Call to make clinical trial data public

ICMR makes it mandatory for companies, organisations to disclose outcomes

November 22, 2017 10:26 pm | Updated 10:26 pm IST - NEW DELHI

Gretchen Cress a Registered Nurse draws a dose of H1N1 flu vaccine during the start of a clinical trial on the vaccine Monday, Aug. 31, 2009 at the University of Iowa Children's Hospital in Iowa City, Iowa. (AP Photo/Brian Ray, Pool)

Gretchen Cress a Registered Nurse draws a dose of H1N1 flu vaccine during the start of a clinical trial on the vaccine Monday, Aug. 31, 2009 at the University of Iowa Children's Hospital in Iowa City, Iowa. (AP Photo/Brian Ray, Pool)

From April, companies and organisations that have registered for clinical trials in India will have to disclose the outcomes of their tests within a year of completing them.

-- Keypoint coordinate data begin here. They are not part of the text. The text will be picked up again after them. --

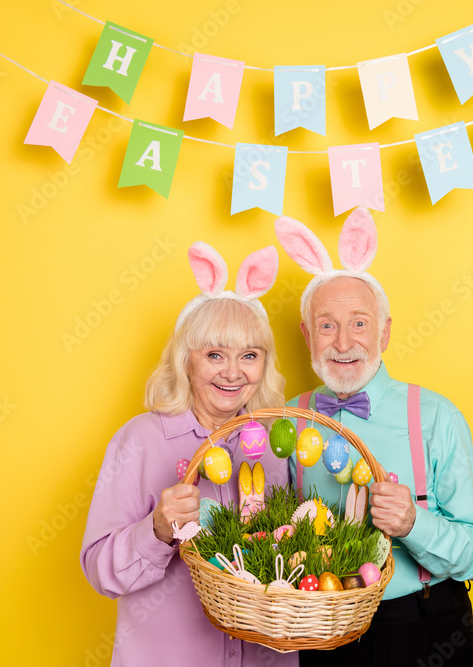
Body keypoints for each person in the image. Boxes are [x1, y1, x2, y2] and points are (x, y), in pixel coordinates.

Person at [275, 209, 473, 667]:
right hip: (325, 630)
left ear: (385, 331)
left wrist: (415, 524)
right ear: (306, 336)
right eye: (326, 325)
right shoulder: (288, 421)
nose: (342, 343)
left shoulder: (435, 417)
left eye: (359, 322)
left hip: (426, 624)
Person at [80, 242, 297, 667]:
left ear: (264, 364)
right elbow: (99, 570)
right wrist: (157, 531)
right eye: (215, 355)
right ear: (186, 362)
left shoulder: (272, 443)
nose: (233, 372)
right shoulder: (141, 439)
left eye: (249, 356)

“We never get to know about negative trial results … globally less than 60% of clinical trial outcomes are disclosed,” said Soumya Swaminathan, Head, Indian Council of Medical Research.

Currently, all trials in India are registered on the Clinical Trials Registry — India (CTRI).

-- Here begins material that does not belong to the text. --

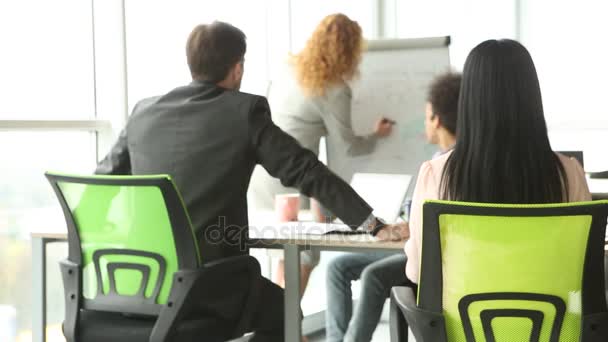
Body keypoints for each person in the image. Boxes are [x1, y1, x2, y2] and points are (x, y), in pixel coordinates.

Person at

Of the trials registered with the CTRI (as on June 30, 2017), 3,318 are prospective and 5,604 are retrospective registrations — which means details of these trials were uploaded after the companies conducting them had begun recruiting patients.

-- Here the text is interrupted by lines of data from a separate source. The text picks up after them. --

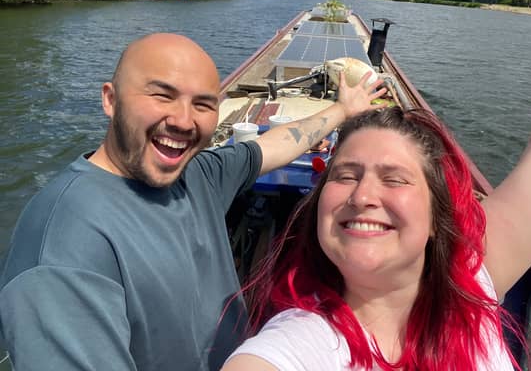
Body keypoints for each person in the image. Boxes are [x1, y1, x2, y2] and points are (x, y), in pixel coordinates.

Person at [222, 0, 531, 370]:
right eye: (345, 175)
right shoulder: (296, 344)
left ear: (437, 217)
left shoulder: (473, 283)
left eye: (395, 178)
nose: (362, 194)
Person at [0, 32, 386, 370]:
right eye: (161, 95)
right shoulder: (64, 249)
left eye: (202, 104)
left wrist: (343, 110)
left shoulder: (198, 176)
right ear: (110, 100)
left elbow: (272, 146)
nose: (184, 121)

India has had a mixed record with clinical trials, with reports, earlier in the decade, of prospective drugs being tested on people who were not aware of what they had signed up for. In 2013, the Supreme Court of India forbade fresh applications for clinical trials following a public interest litigation petition due to reports that there had been a high number of deaths among those registered for trials.

Proper mechanism

The court asked the government to set in place a proper mechanism to regulate trials. This led to measures which required that compensation be paid to patients affected by trials and that there was audio-visual proof that participants had indeed consented to take part in a trial. However, these requirements were later eased and a streamlined system is in place which, according to clinical-trial companies, is much more conducive to organising trials.

“There have been instances in the past that threw up problems with trials but we can’t vilify the process itself,” Dr. Swaminathan added. Among the major trials expected is that of several prospective tuberculosis vaccines that will begin to be tested in 20,000 patients and involve a recombinant vaccine as well as a killed mycobacterium.

Dr. Swaminathan, who is set to take over as deputy director-general at the World Health Organisation later this year, said the ICMR would also commission a study to look at the root cause of deaths in children in Gorakhpur and surrounding regions.